Importantly, when a feed is polled, an entry for all posts in the feed is created in the database for all users, even if it is not midnight in their time zone. A flag is set in the record of the post in the posts
table to say that the post should be hidden from the user until midnight in their timezone. Without this feature, a conditional GET (a GET request made with If-Modified-Since
and If-None-Match)
would return 304 after the first request, until the feed was updated. This means that users in any time zone other than the one where the feed was first polled would not see the post.
User agents, verified bot status, and retrying polling jobs
All web requests are made with the Artemis user agent. This user agent is attached to all web requests that the server makes. The user agent contains a link to the Artemis bot documentation which provides more information on the role of the bot.
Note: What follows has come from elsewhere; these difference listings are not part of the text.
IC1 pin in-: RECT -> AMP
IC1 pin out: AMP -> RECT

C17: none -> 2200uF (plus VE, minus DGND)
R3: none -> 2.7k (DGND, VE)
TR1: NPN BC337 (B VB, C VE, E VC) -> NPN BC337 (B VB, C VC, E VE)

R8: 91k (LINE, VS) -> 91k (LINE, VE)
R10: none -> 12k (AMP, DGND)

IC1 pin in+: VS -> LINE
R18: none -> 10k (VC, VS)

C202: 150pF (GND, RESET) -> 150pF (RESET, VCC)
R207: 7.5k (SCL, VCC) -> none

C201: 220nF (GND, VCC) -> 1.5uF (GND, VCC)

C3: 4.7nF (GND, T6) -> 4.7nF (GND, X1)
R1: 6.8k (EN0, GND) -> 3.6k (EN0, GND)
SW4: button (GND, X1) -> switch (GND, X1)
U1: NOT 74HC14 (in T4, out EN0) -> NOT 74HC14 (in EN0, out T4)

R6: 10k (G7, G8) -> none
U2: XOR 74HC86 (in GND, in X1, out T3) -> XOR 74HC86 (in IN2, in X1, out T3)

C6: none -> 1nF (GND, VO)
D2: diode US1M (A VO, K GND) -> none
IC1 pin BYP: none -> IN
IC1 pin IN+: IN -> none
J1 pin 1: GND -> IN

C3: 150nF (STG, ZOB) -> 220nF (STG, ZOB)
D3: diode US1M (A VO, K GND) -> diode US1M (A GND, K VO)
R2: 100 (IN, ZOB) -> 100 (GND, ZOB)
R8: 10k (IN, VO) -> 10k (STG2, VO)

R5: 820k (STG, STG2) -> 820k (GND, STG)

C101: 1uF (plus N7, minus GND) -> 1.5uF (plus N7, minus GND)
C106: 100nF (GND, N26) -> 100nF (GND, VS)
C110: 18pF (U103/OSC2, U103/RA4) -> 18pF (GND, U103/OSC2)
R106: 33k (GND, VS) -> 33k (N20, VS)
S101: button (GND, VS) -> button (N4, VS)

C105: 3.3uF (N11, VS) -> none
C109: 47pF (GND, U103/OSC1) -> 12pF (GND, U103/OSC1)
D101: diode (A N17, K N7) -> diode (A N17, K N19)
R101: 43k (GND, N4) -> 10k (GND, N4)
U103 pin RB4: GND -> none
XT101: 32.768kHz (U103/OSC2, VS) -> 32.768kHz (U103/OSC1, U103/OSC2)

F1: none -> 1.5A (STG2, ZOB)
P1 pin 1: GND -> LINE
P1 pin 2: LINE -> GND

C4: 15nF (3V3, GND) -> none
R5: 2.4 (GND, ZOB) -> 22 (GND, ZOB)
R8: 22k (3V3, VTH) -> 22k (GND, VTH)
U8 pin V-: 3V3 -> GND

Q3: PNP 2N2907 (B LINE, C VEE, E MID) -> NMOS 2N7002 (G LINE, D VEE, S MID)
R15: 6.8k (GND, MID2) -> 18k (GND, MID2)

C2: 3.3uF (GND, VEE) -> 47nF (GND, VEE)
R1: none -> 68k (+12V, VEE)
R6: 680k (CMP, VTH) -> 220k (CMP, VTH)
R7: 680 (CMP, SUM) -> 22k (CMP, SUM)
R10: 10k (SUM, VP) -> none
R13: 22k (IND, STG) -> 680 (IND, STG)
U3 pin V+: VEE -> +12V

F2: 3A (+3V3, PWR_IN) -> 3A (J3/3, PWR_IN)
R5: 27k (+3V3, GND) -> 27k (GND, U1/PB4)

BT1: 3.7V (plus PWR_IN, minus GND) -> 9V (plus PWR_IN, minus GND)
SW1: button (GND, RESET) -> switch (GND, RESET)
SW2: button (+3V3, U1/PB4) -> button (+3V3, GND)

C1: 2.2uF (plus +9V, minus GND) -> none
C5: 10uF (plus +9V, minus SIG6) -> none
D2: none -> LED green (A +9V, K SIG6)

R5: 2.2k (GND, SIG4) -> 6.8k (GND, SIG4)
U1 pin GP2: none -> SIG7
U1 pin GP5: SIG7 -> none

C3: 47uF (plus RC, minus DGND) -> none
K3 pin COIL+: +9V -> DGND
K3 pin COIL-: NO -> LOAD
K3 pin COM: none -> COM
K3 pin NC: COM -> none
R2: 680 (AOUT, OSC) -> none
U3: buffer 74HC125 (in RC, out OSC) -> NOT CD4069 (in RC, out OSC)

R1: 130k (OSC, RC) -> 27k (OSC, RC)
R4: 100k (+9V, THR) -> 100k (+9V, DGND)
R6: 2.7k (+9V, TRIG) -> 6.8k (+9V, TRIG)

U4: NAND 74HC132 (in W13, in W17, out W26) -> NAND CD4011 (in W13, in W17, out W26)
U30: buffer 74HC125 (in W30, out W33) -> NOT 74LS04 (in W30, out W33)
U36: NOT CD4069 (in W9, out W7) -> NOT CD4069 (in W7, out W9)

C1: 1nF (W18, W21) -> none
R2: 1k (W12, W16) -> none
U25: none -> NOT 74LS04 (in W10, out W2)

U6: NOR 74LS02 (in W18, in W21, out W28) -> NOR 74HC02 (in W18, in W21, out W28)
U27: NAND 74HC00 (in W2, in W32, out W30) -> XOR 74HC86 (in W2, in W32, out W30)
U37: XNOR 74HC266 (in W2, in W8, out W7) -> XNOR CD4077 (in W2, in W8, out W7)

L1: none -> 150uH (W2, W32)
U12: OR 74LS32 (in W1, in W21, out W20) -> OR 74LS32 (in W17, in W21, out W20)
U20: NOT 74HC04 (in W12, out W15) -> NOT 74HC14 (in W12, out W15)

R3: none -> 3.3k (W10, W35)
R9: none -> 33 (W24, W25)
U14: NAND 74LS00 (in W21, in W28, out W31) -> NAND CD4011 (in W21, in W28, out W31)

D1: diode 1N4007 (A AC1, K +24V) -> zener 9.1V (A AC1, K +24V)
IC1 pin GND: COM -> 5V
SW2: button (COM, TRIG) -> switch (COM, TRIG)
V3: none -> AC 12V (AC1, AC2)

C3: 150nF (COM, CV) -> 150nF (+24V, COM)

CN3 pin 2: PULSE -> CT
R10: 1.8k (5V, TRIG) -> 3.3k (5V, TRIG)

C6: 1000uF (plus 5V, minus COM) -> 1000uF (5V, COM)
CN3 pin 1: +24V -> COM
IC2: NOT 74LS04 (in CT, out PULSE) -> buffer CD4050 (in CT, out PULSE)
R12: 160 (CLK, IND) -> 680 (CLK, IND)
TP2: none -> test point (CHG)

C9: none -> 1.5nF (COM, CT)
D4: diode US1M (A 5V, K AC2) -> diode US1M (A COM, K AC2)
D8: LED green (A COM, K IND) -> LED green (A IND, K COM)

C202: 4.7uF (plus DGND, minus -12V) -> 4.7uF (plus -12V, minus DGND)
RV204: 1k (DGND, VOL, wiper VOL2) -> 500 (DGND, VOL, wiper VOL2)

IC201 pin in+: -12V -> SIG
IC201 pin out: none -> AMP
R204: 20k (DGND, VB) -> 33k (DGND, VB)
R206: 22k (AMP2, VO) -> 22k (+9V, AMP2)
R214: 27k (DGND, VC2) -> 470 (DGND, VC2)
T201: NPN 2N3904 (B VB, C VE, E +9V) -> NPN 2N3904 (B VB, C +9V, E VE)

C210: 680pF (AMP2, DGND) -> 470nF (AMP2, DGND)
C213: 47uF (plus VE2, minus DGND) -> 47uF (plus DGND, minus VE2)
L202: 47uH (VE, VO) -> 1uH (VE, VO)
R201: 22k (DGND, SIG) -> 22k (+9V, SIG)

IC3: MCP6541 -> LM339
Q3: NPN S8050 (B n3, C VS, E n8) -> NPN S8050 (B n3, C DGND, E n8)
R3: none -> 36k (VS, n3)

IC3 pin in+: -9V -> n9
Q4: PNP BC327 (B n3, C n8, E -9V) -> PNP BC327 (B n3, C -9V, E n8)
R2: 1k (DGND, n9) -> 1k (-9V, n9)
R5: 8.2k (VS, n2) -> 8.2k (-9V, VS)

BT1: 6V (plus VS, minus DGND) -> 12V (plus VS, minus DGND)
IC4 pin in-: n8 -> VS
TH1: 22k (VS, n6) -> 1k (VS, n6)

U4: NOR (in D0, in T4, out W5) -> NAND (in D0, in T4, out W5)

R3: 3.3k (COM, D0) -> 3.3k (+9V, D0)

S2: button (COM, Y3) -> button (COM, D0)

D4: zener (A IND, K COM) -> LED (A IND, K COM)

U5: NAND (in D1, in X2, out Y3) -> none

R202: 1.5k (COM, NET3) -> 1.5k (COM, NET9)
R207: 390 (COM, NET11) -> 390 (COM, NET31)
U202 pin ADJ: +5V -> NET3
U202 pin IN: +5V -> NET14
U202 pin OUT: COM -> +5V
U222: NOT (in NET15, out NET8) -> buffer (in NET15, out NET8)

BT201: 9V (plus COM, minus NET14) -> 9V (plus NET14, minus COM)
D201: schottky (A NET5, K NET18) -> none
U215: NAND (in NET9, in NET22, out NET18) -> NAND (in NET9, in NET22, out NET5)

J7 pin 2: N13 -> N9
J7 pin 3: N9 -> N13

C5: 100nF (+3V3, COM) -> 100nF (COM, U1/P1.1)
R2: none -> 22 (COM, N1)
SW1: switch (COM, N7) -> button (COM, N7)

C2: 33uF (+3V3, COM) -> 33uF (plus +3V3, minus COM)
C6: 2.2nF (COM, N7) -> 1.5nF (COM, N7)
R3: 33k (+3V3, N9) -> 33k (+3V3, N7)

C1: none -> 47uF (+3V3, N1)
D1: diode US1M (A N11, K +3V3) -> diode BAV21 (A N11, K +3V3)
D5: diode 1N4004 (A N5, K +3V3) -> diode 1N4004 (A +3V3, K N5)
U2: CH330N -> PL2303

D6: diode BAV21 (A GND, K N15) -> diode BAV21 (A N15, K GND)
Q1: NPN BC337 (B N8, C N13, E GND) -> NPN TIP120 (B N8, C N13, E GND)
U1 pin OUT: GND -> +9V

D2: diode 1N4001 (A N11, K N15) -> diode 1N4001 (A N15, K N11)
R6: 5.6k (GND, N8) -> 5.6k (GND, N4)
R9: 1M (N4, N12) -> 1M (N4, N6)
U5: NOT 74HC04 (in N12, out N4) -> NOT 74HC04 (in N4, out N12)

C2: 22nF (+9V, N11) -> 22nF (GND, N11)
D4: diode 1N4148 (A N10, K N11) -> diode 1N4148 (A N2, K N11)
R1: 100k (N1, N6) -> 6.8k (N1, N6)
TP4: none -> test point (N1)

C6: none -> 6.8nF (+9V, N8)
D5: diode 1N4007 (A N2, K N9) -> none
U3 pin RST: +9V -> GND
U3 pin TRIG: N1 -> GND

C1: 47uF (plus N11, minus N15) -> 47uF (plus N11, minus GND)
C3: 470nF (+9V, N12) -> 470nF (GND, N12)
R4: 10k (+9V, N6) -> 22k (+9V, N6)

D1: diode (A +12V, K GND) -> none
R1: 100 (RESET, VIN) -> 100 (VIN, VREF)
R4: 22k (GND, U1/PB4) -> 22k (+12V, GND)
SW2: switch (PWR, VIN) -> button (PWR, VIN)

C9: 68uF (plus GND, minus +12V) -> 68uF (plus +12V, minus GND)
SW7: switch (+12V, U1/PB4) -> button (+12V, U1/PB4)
Of note, the Artemis service has been registered with Cloudflare’s Verified Bots programme to allow the software to make requests to websites that use Cloudflare JavaScript challenges for bot protection. This is essential for Artemis because we process several thousand feeds, but is less relevant if you are running a service exclusively for yourself.
In addition to the main polling job, Artemis will run separate jobs to retry polling feeds that asked the system to retry later. Web requests to a feed are only made after the Retry-After
time specified when the feed asked the server to retry later.
Conclusion
With this system, Artemis should, in most cases, make at most two requests per feed per hour: a HEAD request to determine if a feed has updated, and a GET request to retrieve the post contents 2. This assumes a feed has a subscriber in all time zones. In reality, I suspect most web feeds are subscribed to by users in a few timezones, so the number of web requests will be lower.
[1]: A web reader may also opt to use WebSub to receive push events from a WebSub hub when a feed has been updated. Artemis doesn’t support WebSub yet, but may in the future.
[2]: (Additional intermediary requests are made for ActivityStreams 2.0 feeds; I need to add logic to cache inbox URLs to reduce the complexity of this step.